Cet été, mi-aôut, avec Benoît Bordenave, le copain d’enfance retrouvé à Buros, ils décident de disputer avec ambition le championnat du Béarn de gomme pleine en mur à gauche. Ils se préparent en conséquence. Le résultat ? Le duo survole la compétition. Il mène ainsi, ce n’est qu’un exemple, 25-1 lors de la finale qui les couronne à Pardies. Nicolas Echeverria, fidèle à lui même, dirige les opérations, il oriente, encourage son pote, il commente aussi et l’affaire réglée, il annonce aussitôt en vouloir plus! Le titre national élite, rien que ça… Comme il veut également tâter de la paleta cuir, « c’est un challenge qui m’intéresse ». Il a aussi eu un contact avec Olivier Laberdesque, pour l’épauler à gomme pleine trinquet « mais c’était compliqué pour lui comme pour moi ».
Vrai pelotari
N’en fait-il pas trop Nicolas Echeverria qui depuis trois ans partage aussi sa vie avec la charmante Andréa ? N’en demande-t-il pas trop à ce corps sollicité parfois à trois reprises le même jour. Il affirme que non et dit trouver la juste mesure des choses entre les cours qu’il donne et la pratique sportive proprement dit. Et puis il libère une telle quantité d’énergie sur les canchas où il est de moins en moins le « joueur de tennis qui joue à la pelote » mais de plus en plus le vrai joueur de pelote, que le garçon n’a sans doute pas fini de surprendre. Pour le plus grand bonheur de la Section pour laquelle il joue depuis 5 ans et à laquelle il a apporté son deuxième titre de la saison. Pour le sien aussi ?
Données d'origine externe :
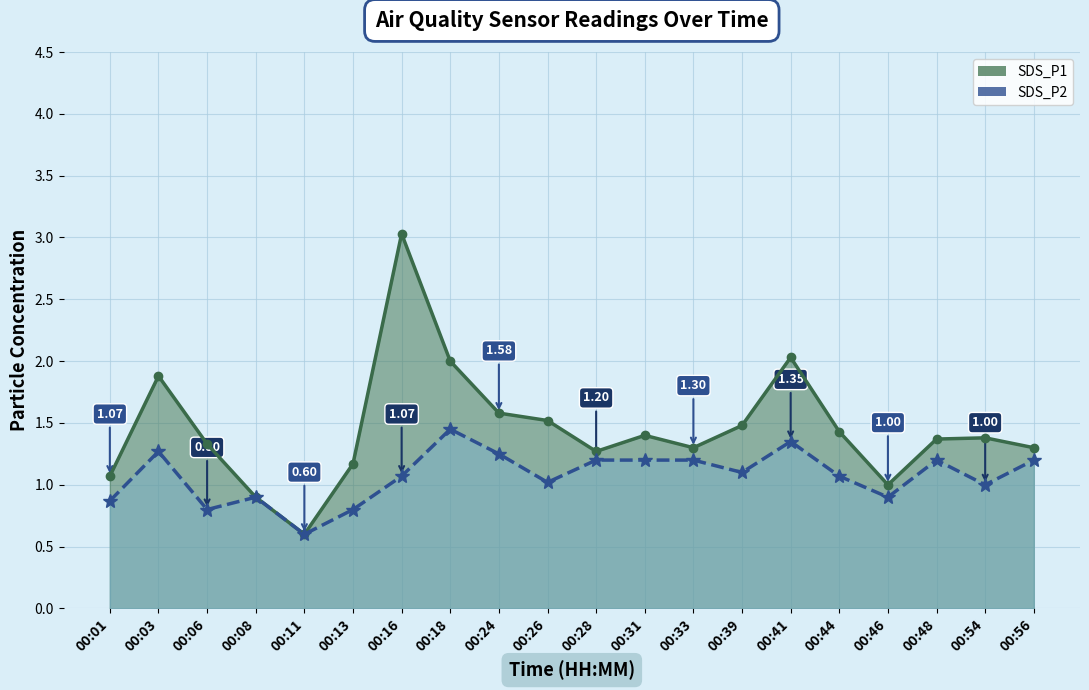

True or false: SDS_P1 and SDS_P2 intersect in this chart.

False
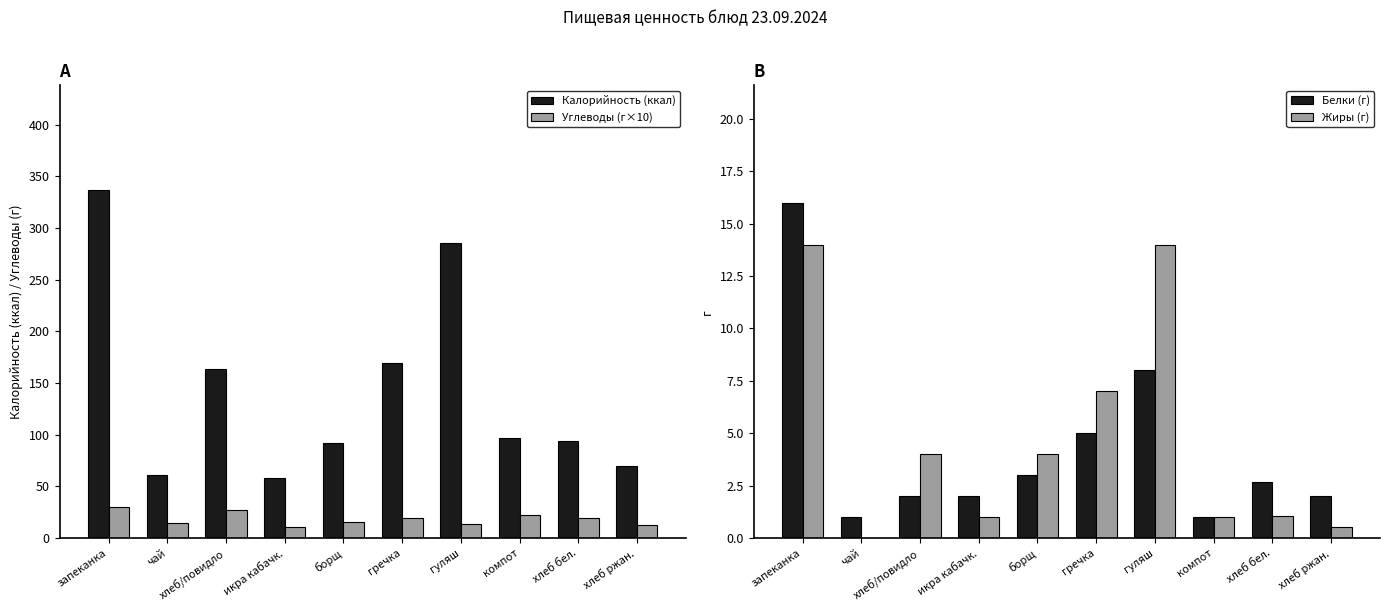

What is the value of the Белки (г) bar at the 8th from the left?

1.0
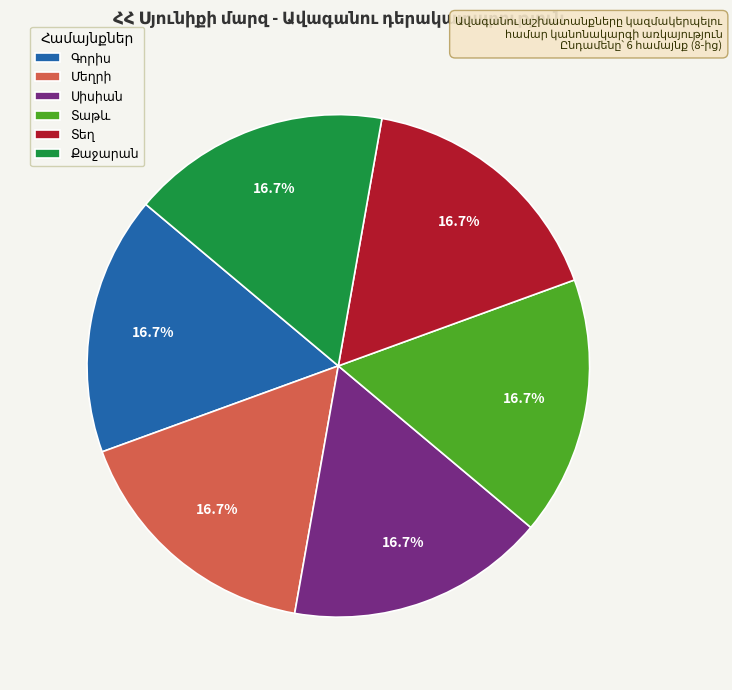

Does any single category account for the majority?

No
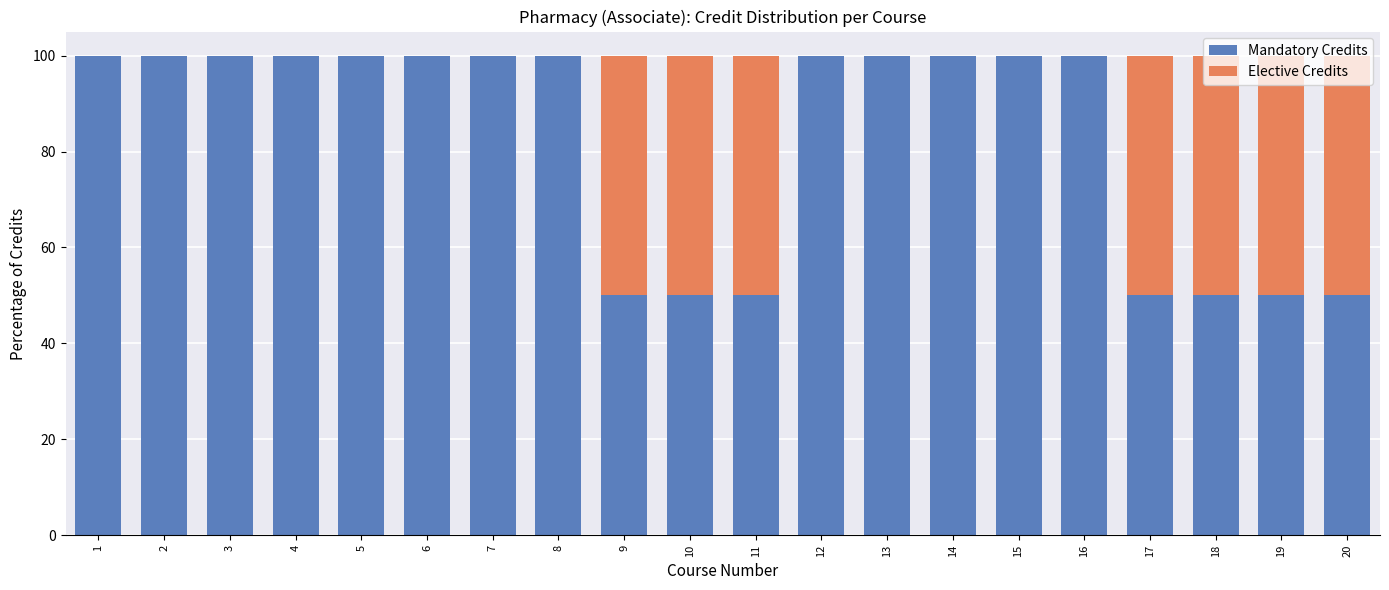

What is the sum of the Mandatory Credits values at 14 and 19?

150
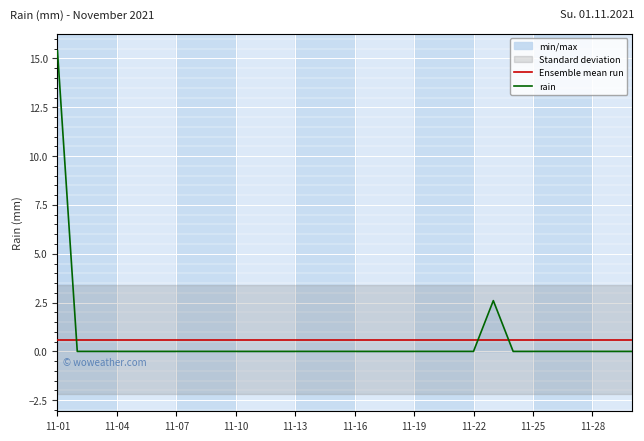

True or false: the data shows 1.2 at 2021-11-23.

False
Bien sûr, Il ne se conçoit que dans le succès Nicolas Echeverria et peut-être même que dans chaque coup de pala qu’il délivre avec fougue et rage il existe encore une once de revanche sur l’autre raquette, celle qui a brisé un rêve... Il ne l’a pas dit, il était trop pressé d’aller ou à Pardies, ou à Laroin, ou à Mazerolles, ou à Lons... Puisque de courts en canchas il court, il court Nicolas.
Gérard Bouscarel
*Sur notre montage photo: la palette des activités de Nicolas Echeverria.